■ **Kutipan bacaan**:
★ ★ ★ ★ ★

PERMENDIKBUD

Minggu, 03 Juli 2011

Metode Penelitian Sosiologi Pendidikan (Teori Mikro)


Metode Penelitian Sosiologi Pendidikan (Teori Mikro)
1.      Teori Fenomenologi
Perspektif Fenomenologi
Penelitian yang menggunakan pendekatan fenomenologis berusaha untuk memahami makna perristiwa serta interaksi pada orang-orang biasa dalam situasi tertentu. Pendekatan ini menghendaki adanya sejumlah assumsi yang berlainan dengan cara yang digunakan untuk mendekati perilaku orang dengan maksud menemukan “fakta” atau “penyebab”.
Jika peneliti menggunakan perspektif fenomenologi dengan paradikma definisi sosial biasanya peneliti ini bergerak pada kajian mikro. Perspektif fenomenoligi dengan paradigm definisi sosial ini akan member peluang individu sebagai subjek penelitian (informan penelitian) melakukan interpretasi terhadap intepretasi itu sampai mendapatkan makna yang berkaitan dengan pokok masalah penelitian, dalam hal demikian Berger menyebutnya dengan first order understanding and second order understanding. Pendekatan fenomenologi mengakuai adanya kebenaran empiric etik yang memerlukan akal budi untuk melacak dan menjelasskan serta berargumentasi. Akal budi ini mengandung makna bahwa kita perlu menggunakan criteria lebih tinggi lagi dari sekedar true or false (Muhadjir, dalam Tjipto 2009: 68).

★ ★ ★ ★ ★

■ **Kutipan sumber**:

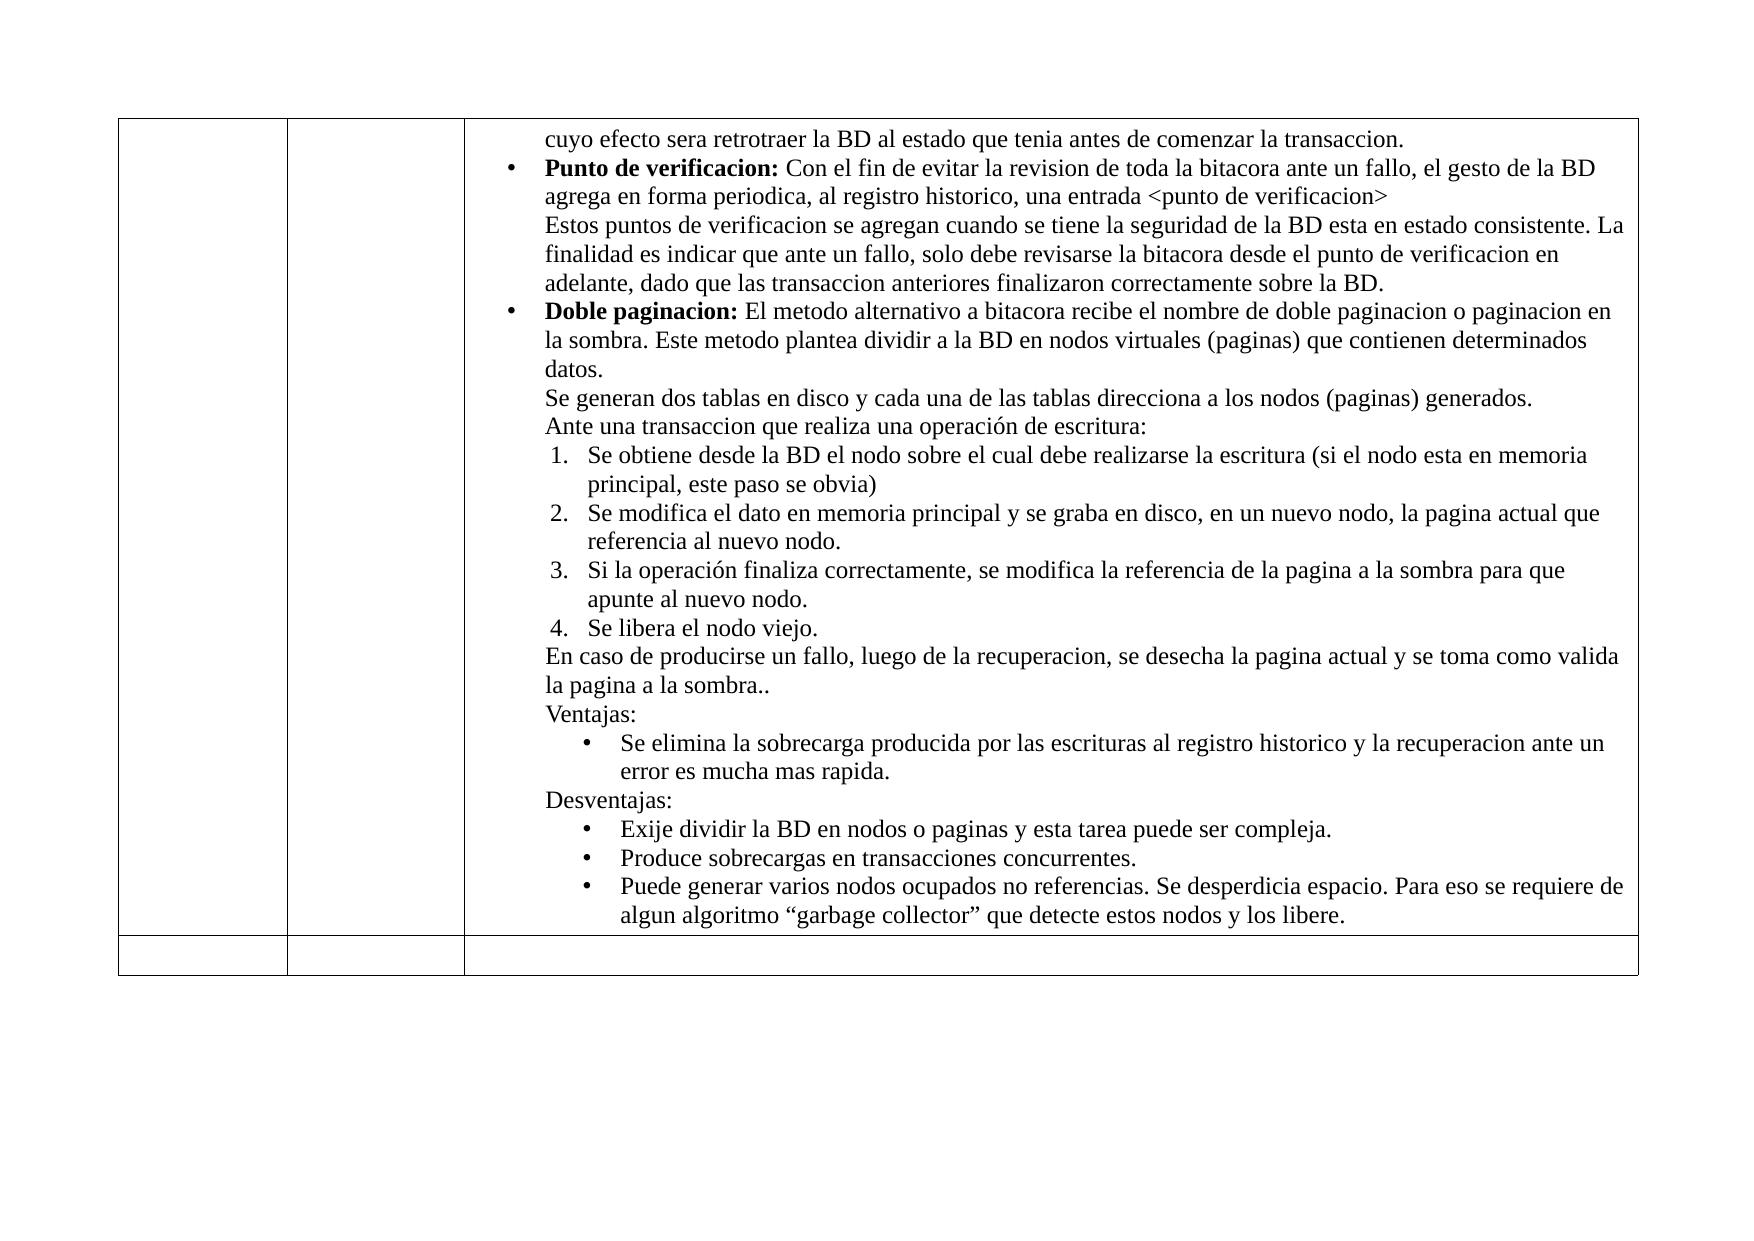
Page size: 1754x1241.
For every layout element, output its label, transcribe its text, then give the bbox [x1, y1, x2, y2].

★ ★ ★ ★ ★

■ **Soal latihan A**:
Jawab tiga pertanyaan berikut berdasarkan teks tentang fenomenologi, masing-masing pada satu baris:
(i) Apa yang berusaha dipahami oleh penelitian dengan pendekatan fenomenologis?
(ii) Pada kajian apa peneliti yang memakai perspektif fenomenologi dengan paradigma definisi sosial biasanya bergerak?
(iii) Dengan istilah apa Berger menyebut proses interpretasi yang dilakukan informan penelitian?
■ **Soal latihan B**: Daftarkan semua nama orang yang disebut dalam teks tentang fenomenologi.
■ **Soal latihan C**: Teruskan teks tentang fenomenologi dalam metode penelitian sosiologi pendidikan, mulai dari bagian setelah kalimat terakhirnya.

■ **Jawaban yang diharapkan A**:
(i) Makna peristiwa serta interaksi pada orang-orang biasa dalam situasi tertentu.
(ii) Kajian mikro.
(iii) First order understanding and second order understanding.

■ **Jawaban yang diharapkan B**: Berger, Muhadjir, Tjipto

■ **Jawaban yang diharapkan C**:
1.      Teori Interaksi simbolis
Interaksi simbolik dalam sosiologi pendidikan juga menunjang dan mewarnai aktifitass akademik riset kualitatif. Bagian penting dalam interaksi simbolik adalah konstruksi antara diri pribadi (self). Dalam membentuk atau mendefinisikan diri, orang berusaha melihat dirinya sebagaimana orang-orang lain melihat dirinya dengan menafsirkan gerak isyarat dan perbuatan yang ditunjukkan kepadanya dan dengan jalan menampatkan dirinya pada peranan orang lain.
Menurut Noeng Muhadjirin dalan Tjipto (2009: 81) konsep interaksi simbolik bertolak pada tujuh posisi dasar, yaitu:
1)             Bahwa perilaku manusia itu mempunyai .makna dibalik yang menggejala,  sehingga diperlukan metoda untuk mengungkapkan perilaku yang terselubung
2) Pemaknaan kemanusiaan manusia perlu dicari sumbernya pada interaksi sosial manusia. Manusia membangun lingkungannya, manusia membangun dunianya, dan kesemuanya dibangn berdasrkan simpati, dengan bentuk tertinggi mencintai sesama manusia dan mencintai Tuhan
3) Bahwa masyarakat manusia itu merupakan proses yang berkembang holistik, tidak terpisah, tidak linier, dan tidak terduga.
4) Perilaku manusia itu berlaku berdasarkan penafsiran fenomenologik, yaitu berlangsung atas maksud, pemaknaan dan tujuan, bukan di tujukan atas proses mekamik atau otomatik, perilaku manusia bertujuan dan tidak terduga.
5) Konsep mental manusia itu berkembang dialektik, mengakui adanya tesis, antithesis, dan sintesis, sifatnya idealitik bukan materialisti
k.
6) Perilaku manusia itu wajar, dan konstruktif kreatif, bukan elementer reaktif
7) Perlu di gunakan metoda instrospeksi simpatetik, menekankan pendekatan intuitif untuk menangkap makna (Muhadjir, dalam Tjipto 2009: 82).
Dari perspektif simbolik, semua organisasi sosial terdiri dari para pelaku yang mengembangkan definisi tentang suatu situasi atau prspektif lewat proses interpretasi dan mereka bertindak dalam makna definisi tersebut.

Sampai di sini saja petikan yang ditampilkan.